Sample card catalog output using XSLT and CSS from the AADL catalog

Tonight was as good a night as any to learn a little bit, and so I reinvented John Blyberg's virtual catalog card using XSLT and CSS. It's very rough right now, but the results are good enough to show.

The URL that shows everything is this uber-long monstrosity:

http://www.w3.org/2000/06/webdata/xslt?xslfile=http%3A%2F%2Fwww.superpatron.com%2Faadlexample.xsl&xmlfile=http%3A%2F%2Fwww.aadl.org%2Fcat%2Frest%2Frecord%2F1249810&transform=Submit

Go ahead, click, it won't bite. See?

In real life you would not use that - in real life the XML from the catalog would have a style sheet with it of some kind. But just to play along, here's how you parse that.

The first bit from w3.org is the public xslt translator they run. Be gentle, and don't expect it to be a production service.

The second part is the XSL file, http://www.superpatron.com/aadlexample.xsl . It's a programming language written in XML that takes an XML file and turns it into anything, very typically another XML (or HTML) file. Your web browser has that programming language built into it. If you look at the page it's not actually all that complicated - you're essentially grabbing elements from one page and plunking them into a template. I'm at about the edge of my knowledge with this file right now, but it does work....

_Data provided:_

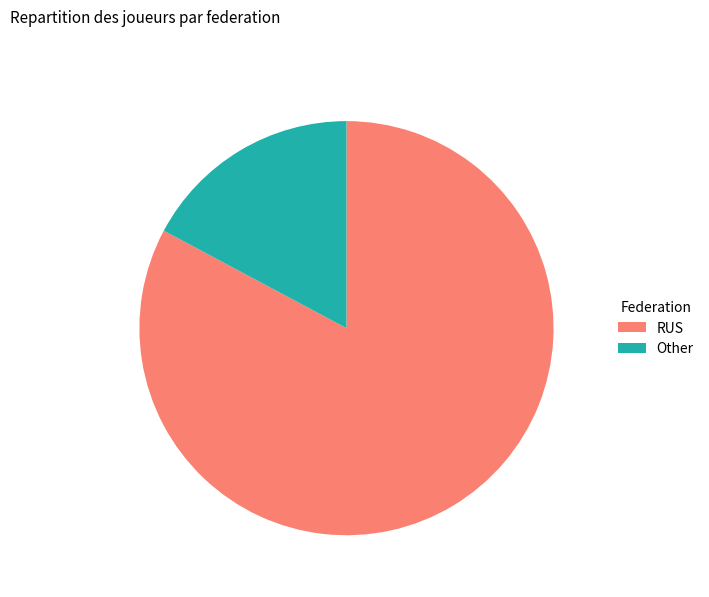

Does Other account for over 50% of the chart?

No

_Directions:_
(1) In the post about making a catalog card with XSLT and CSS, whose virtual catalog card does the writer say was reinvented?
(2) Continue the post about the XSLT catalog card, picking up after its final sentence.

_Responses by item number:_
(1) John Blyberg's.

(2)
This xsl file in turn includes a CSS file, http://www.superpatron.com/aadlexample.css . The CSS is a style sheet that makes the page look pretty - it selects things like fonts, background images, spacing, and other layout elements for a page. The CSS here is very minimal. You'll see that it includes a background image from John's card catalog collection on Flickr.

Finally, there's an XML file, http://www.aadl.org/cat/rest/record/1249810 , which has the raw catalog information from the AADL's site. It is marked up in such a way that all of the fields in it are readily accessable. (The only thing I noticed missing from it was subject headings.) The XML could, if it wanted to, specify an external XSL file to be interpreted by the browser.

String all of this stuff together, and you get this:

Firefoxscreensnapz001

but this is now data, not just an image, and you could (though i stopped before I did) have some of the elements be live links.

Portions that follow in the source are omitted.